Excerpted text ▸
────────────────────────────────────────

Living in Copenhagen present the priviledge of seing all casts and it is clear that casting the festival has been a series of difficult choices. It looks like that Frank Andersen has opted for the democratic solution and giving everybody (save Kenneth Greve) at least one meaty part. The flipsite is of course that certain ballets are not performed by the strongest casts. La Conservatorie misses the Lund/Bojesen magic. I could have wished for everyone to see Mads Blangstrups Gennaro.The Hesselkilde celebration meant no Ryberg in two parts and so on. Maybe people take the roles as Bournonville ambassadors too seriusly if they tell a guest that there are other great interpretations not shown this week, but I think if it is done it is done from love of the company. It may also be need to clarify certain aspects for our guests. Looking at the festival, Kenneth Greve comes up as the servant to Thomas Lunds master. That is certainly not the picture of the last seasons.

You are perfectly right. No one should obstain from their own view and differ to any reviewer. Unlike the audience the reviewer should be able to analyse and argument their conclusions. It is not a question whether you like so and so dancer, but why you like them. How does their interpretation and skills influence the ballet. One thing I have learn during my tenure as a balletomane is that casting is one of th key - if not the key - ingridience in making a ballet work and shine. Therefore casting is an important issue to follow and discus.

────────────────────────────────────────

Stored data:
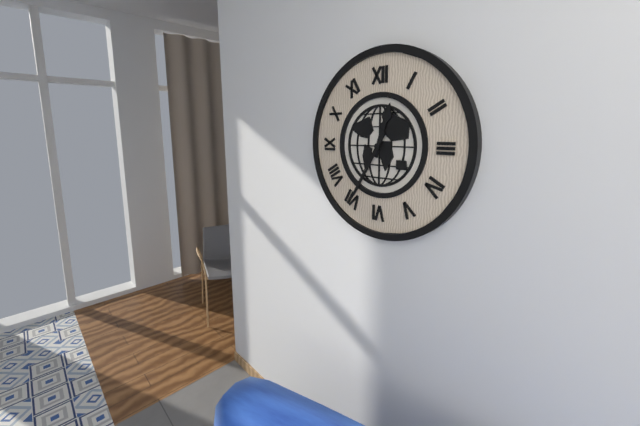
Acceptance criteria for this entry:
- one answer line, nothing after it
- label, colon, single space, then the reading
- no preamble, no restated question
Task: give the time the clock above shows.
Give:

────────────────────────────────────────

Set task A ▸
Write down the part of the post on Bournonville festival casting between "You are perfectly" and "follow and discus.", inclusive.
Set task B ▸
Carry on the post on Bournonville festival casting after its last sentence.
The listing was taken from a separate source.

Task output A ▸
You are perfectly right. No one should obstain from their own view and differ to any reviewer. Unlike the audience the reviewer should be able to analyse and argument their conclusions. It is not a question whether you like so and so dancer, but why you like them. How does their interpretation and skills influence the ballet. One thing I have learn during my tenure as a balletomane is that casting is one of th key - if not the key - ingridience in making a ballet work and shine. Therefore casting is an important issue to follow and discus.

Task output B ▸
And yes the Queen was absolutely right Nina A is a great sylph and likewise have other foreign dancers shown talents for Bournonville. But as this week has shown us Bournonville is a long commitment





I don’t understand Eva Kistrup’s criticism of Cavallo. Last evening I sat next to an elder German balletomane who, with tears in his eyes, told me that she is the most touching sylph he has seen so far … and he has seen La Sylphide many times at the RDB and around the world! I too couldn’t help shedding a tear – and I am not the sentimental type! - during her death scene, especially when she goes blind.
Well, that just shows that opinions are diverse and indeed subjective. So dear audience, there is no reason to think that the opinions of the self-proclaimed critics and experts are better and more objective than yours. The reason why I write this now is that I have spoken with some foreigners during this festival who have enjoyed - notably foreign – dancers and then got confused by hearing these dancers being pulled to pieces by Danes. They get insecure and begin to doubt there initial intuition. I just hate when so-called experts ruin people’s joy of going to the theatre. That’s maybe why ballet is regarded as an elitist art.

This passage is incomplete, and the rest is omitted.